* Exercise data:
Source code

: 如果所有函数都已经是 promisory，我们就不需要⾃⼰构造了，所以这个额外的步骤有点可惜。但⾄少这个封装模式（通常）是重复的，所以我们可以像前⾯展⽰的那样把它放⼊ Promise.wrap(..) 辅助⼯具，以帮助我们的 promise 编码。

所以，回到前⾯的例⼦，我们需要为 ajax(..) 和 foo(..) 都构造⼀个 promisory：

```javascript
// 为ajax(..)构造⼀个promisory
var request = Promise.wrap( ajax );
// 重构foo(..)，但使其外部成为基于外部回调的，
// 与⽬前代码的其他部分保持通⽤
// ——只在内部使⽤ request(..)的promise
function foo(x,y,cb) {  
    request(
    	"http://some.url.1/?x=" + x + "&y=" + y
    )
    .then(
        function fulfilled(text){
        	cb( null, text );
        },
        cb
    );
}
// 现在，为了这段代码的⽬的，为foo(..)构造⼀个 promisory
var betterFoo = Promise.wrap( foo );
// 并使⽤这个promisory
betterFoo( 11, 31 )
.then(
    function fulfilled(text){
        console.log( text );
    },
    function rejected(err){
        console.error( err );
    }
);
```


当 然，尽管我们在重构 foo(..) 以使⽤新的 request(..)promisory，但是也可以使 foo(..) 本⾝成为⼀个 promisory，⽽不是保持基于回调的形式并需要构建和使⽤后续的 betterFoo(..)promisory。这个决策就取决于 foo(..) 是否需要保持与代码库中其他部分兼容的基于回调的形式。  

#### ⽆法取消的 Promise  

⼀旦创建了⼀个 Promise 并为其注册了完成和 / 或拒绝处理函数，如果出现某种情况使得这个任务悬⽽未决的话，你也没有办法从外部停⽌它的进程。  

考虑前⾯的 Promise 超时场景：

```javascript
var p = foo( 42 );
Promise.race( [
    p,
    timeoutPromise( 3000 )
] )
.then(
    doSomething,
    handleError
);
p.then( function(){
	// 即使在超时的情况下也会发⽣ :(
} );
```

* About this exercise: For each line above that includes "wrap", make a copy.

* Response area:
: 如果所有函数都已经是 promisory，我们就不需要⾃⼰构造了，所以这个额外的步骤有点可惜。但⾄少这个封装模式（通常）是重复的，所以我们可以像前⾯展⽰的那样把它放⼊ Promise.wrap(..) 辅助⼯具，以帮助我们的 promise 编码。
var request = Promise.wrap( ajax );
var betterFoo = Promise.wrap( foo );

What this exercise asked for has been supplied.